As stated above, while Egon is in it for the science and Peter for fame and fortune, Ray wants to bust ghosts because, well, it's an exciting opportunity. That he eventually grows weary of the work later on only adds to the character's charm — he really is a child at heart, one who is incapable of swallowing the responsibility that goes hand-in-hand with a self-run business. 

Still, audiences likely remember Ray for his follies. He nearly gets his team killed twice during the climactic battle with Gozer, first by stating he's not a god and later by conjuring a massive marshmallow man. Ray also blunders his way through "Ghostbusters II" and the ending of "Ghostbusters: Afterlife," proving that while enthusiasm doesn't always translate to success, it does lead to great comedy.

Worst: Trevor

We love Finn Wolfhard in "Stranger Things." The kid has acting chops and will likely go on to fame and fortune in future endeavors. Unfortunately, he feels shoehorned into "Ghostbusters: Afterlife," as his character, Trevor, never has much to do besides engage in a half-hearted romance with Lucky (Celeste O'Connor). He makes a few minor quips early on and is clearly meant to fill the cynical Peter Venkman role, but never gets a chance to mesh with the rest of the cast long enough to make much impact. In fact, during the final fight with a resurrected Gozer, Trevor mostly watches the other characters do their thing and only engages at the very last second. He has zero emotional connection to his mother or sister, and never connects with his grandfather, Egon Spengler, in the same manner as Phoebe. 

Sure, he gets to drive Ecto-1 around a cornfield, and lives the dream by suiting up as a Ghostbuster — something Wolfhard already did in "Stranger Things" — but Trevor should have figured into the plot more. Hopefully, moving forward, Trevor's role will expand and give us an opportunity to see what Wolfhard is really made of.

Best: Peter Venkman

As MVPs go, you can't do much better than Peter Venkman.

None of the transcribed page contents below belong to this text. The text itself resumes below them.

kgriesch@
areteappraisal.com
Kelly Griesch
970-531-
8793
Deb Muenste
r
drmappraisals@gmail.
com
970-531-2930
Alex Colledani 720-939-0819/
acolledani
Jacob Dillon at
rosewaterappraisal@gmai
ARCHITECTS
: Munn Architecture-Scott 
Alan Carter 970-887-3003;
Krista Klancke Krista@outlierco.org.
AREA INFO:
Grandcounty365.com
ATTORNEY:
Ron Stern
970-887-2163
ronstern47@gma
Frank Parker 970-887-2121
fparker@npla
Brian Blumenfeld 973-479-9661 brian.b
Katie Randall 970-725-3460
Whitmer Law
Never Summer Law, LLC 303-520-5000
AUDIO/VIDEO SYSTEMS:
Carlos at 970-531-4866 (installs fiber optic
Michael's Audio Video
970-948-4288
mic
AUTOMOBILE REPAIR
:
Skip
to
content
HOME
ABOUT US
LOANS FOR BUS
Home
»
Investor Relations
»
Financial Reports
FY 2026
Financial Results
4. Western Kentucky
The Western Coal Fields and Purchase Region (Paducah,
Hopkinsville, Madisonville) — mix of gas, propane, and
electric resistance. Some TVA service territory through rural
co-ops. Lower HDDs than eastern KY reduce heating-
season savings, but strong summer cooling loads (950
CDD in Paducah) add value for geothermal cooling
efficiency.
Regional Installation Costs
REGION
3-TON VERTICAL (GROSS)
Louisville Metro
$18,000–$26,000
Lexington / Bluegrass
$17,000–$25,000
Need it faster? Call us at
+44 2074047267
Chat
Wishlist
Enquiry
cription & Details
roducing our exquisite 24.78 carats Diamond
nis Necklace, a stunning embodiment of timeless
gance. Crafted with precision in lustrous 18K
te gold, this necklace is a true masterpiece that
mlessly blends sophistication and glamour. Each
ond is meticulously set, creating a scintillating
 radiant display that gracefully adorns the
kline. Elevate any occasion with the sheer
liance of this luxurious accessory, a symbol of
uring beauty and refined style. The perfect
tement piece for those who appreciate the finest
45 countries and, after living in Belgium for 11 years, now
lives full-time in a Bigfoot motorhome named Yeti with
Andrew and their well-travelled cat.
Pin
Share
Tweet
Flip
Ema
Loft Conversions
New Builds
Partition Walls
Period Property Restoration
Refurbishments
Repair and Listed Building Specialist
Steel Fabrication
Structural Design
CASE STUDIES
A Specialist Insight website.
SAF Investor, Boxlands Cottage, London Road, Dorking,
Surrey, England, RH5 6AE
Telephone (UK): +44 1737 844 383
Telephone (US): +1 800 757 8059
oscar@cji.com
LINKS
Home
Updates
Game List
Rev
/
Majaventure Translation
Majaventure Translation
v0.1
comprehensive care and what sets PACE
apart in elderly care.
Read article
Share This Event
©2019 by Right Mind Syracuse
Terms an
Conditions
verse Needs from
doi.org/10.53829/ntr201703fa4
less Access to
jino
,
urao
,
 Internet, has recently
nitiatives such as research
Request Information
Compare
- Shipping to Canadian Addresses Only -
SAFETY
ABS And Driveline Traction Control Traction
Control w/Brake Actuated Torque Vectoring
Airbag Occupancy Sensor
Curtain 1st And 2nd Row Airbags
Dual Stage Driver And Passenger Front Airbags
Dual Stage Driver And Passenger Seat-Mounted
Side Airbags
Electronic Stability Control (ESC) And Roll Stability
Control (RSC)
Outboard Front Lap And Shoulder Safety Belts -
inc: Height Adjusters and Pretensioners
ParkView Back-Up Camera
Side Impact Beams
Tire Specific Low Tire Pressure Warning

As played by iconic actor Bill Murray, Peter is the reason the "Ghostbusters" franchise achieved so much success. Without him (and by default, Murray), you have a high-concept film without an anchor. The character's dry wit and capitalistic sensibilities ground the picture in some form of reality, while perfectly reflecting the spirit of America in the 1980s. As Dana suggests early on, Peter is less a scientist than a game show host, albeit one who knows how to market a brand and milk a concept for all its worth. 

Murray famously ad-libbed much of his dialogue, leading to doozies such as "Human sacrifice, dogs and cats living together — mass hysteria!" and "Why worry? Each one of us is carrying an unlicensed nuclear accelerator on his back." The actor is so good in the role that he nearly singlehandedly salvages "Ghostbusters II," and makes a strong impression in his very brief cameo in "Ghostbusters: Afterlife." (We're not sure what he was doing in "Ghostbusters 2016.") 

If you watched "The Real Ghostbusters," you'll see that Peter is actually an interesting character capable of hogging the spotlight no matter who plays him. That's not a knock against Murray, except to say Peter was the role of a lifetime: a rare case of an actor being in the right place at the right time.